▸ **Belge Alıntısı**:
• • • •

28 days later

entry61 galeri
    43.
  1. Çok iyi başlayıp ilk bölümünde yardıran, fakat kahramanlarımızın özellikle ordu elemanlarını bulduktan sonra momentumunu kaybeden etkileyici film. Dikkat, aşağısı spoilers dolu. izlemediyseniz burda durun.

    Bir kere zombie filmi olarak nitelendirmek çok yanlış. Korku edebiyatı-sinemasının başlı başına alt-türü olan Zombiler yok bu filmde. insanlar öldükten sonra tekrar dirilmiyorlar. Canlıyken sinir sistemleri etkileniyor ve zombivari insan avcısı hiddet küplerine dönüyorlar. Çılgınlar (Crazies) demek daha doğru olabilir fakat zombie filmi değil. Zombie türünden beslenen bir yapıt diyebiliriz.

    Film çok güzel başlıyor; fakat kimi mantıksal hatalar var. Asıl kahramanımızın "Evacuation" manşetli gazeteyi şöyle bir bakıp bir kenara atması en önemli hata. Ne olup bittiğini anlamak isteyen biri satır satır okurdu o gazeteyi. ikincisi, olay örgüsünü ilerletebilmek adına yapılan mantıksızlıklar. Tüm uyarılara rağmen ana kahraman evin içinde mumlarla geziyor, anne babasının filmlerini ev videolarını izliyor (elektrik??). Ve tabi "rage" insanları armut gibi saldırıyor. Aynı durumda olan birinin, gördükleri karşısında ve kendisinden tecrübeli iki kişi varken, onların sözüne birebir uyması, hatta bi yerlerde ağlaması veya şok geçirmesi gerekirdi. Aynı şekilde bir benzin istasyonunda hiç işi yokken içeri giriyor ve yine salakça "HULLO" diye yırtınıyor. Tabi virüslü bir çocuk sıçrıyor vs vs. Bu sahneler, yalnızca filme şiddet öğesi sokabilmek için yapılan manüpilasyonlar.

• • • •

▸ **Yapılacak Görevler**:
• a. 28 Days Later eleştirisinde "28 days later" ile "izlemediyseniz burda durun." arasındaki kısmı, iki uç da dahil olmak üzere, hiç değiştirmeden kopyalayın.
• b. 28 Days Later eleştirisini kaldığı yerden devam ettirin.
Aşağıdaki satırların bu işle hiçbir ilgisi yok.

• • • •

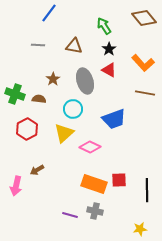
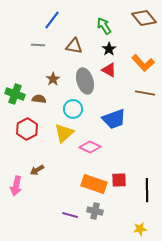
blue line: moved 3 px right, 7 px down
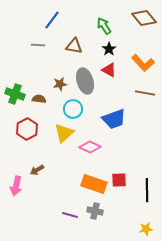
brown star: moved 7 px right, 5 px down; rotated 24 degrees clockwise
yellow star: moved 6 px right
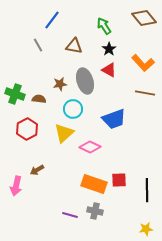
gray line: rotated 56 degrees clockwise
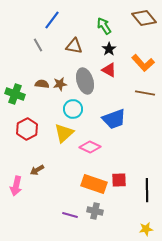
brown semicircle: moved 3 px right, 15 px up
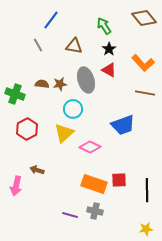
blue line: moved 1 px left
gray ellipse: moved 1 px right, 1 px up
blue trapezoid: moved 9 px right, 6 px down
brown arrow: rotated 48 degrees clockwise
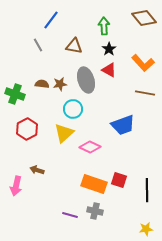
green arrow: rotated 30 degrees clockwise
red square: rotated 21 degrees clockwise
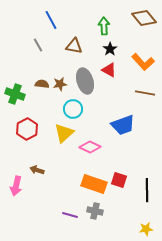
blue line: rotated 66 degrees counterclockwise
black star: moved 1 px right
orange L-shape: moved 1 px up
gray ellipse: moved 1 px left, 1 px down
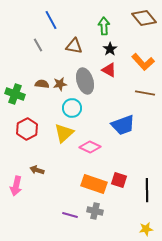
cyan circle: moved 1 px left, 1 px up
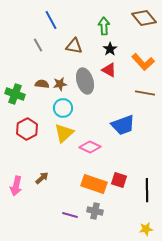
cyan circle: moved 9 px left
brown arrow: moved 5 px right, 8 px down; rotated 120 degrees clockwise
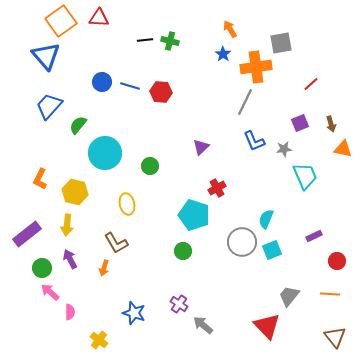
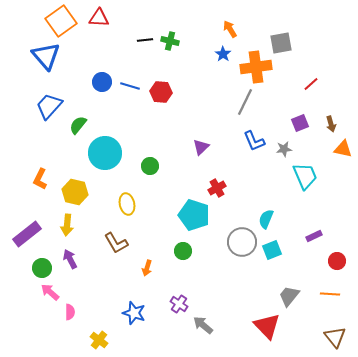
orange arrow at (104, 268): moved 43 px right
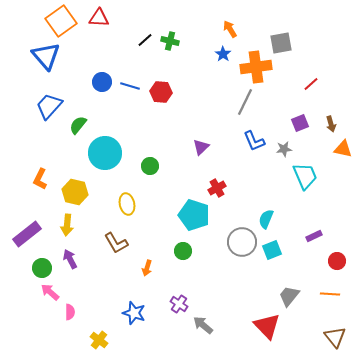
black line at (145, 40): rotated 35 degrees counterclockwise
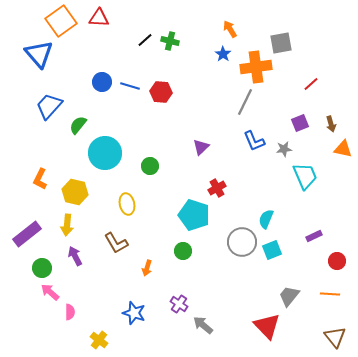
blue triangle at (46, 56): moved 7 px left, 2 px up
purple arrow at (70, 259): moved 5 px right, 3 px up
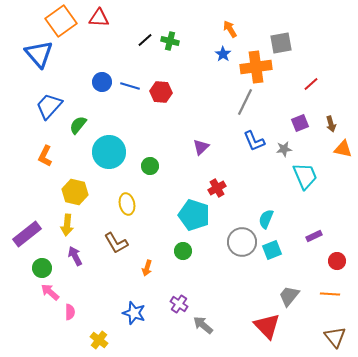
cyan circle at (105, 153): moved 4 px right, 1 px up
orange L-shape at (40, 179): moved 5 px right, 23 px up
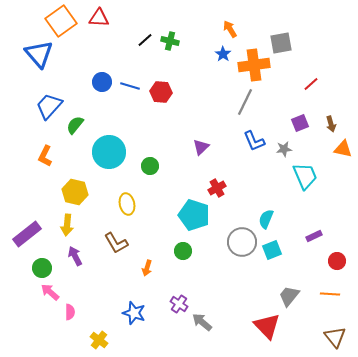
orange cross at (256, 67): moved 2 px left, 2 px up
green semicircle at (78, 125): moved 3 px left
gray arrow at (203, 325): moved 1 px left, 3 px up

• • • •

▸ **Beklenen Yanıtlar**:
• a.
28 days later

entry61 galeri
    43.
  1. Çok iyi başlayıp ilk bölümünde yardıran, fakat kahramanlarımızın özellikle ordu elemanlarını bulduktan sonra momentumunu kaybeden etkileyici film. Dikkat, aşağısı spoilers dolu. izlemediyseniz burda durun.

• b.
    Fakat esas mantık hatası, sürekli inleyen, kabuslar gören, pek de becerikli olmayan baş kahramanımızın, ormanda kendisini öldürecek askerlerden kaçtıktan sonra bildiğiniz Rambo'ya dönüşmesi. Kelepçelerden nasıl kurtulduğu muammasının yanı sıra, 10 kişilik ordunun hakkından geliyor, bubi tuzaklarına yakalanmadan konağa giriyor, virüslü insanlardan kaçıyor, elemanları toparlıyor (bu arada elleriyle birilerini öldürüyor), arabaya taşıyor vs vs.

    Salgın öncesi bisikletli kurye olan, o ana kadar da cesaret adına pek bi şey ortaya koyamayan birinden pek de beklenmeyecek davranışlar. Aklıma Zaman gazetesini dağıtan motosikletli çocuklar geldi, ürktüm walla. Bi daha yan gözle bakmam onlara artık.

    ikinci yarıdaki bu büyük çuvallamaya karşın yine de iyi bir film. Yönetmen zaten slumdog millionaire'le Oscar kazanmış...Trainspotting hepimizin hala aklında. Yine de ikinci bölümde sosyal yorum yapacağım diye çok kasmasa ve asker/ kadın olayına çok eğilmeyip enfekte insanlara daha çok yer ayırsa iyi olurdu gibi geliyor. Mesela enfekte insanlar niye yalnızca gece saldırıyor? Bunlar insan eti peşinde olan zombieler değil, o zaman niye atlar matlar ortalıkta salına salına koşuyor? Bu yönleri, sosyal yorum kasması adına sığ geçilmiş noktalar.

    6.5/10
    0 ...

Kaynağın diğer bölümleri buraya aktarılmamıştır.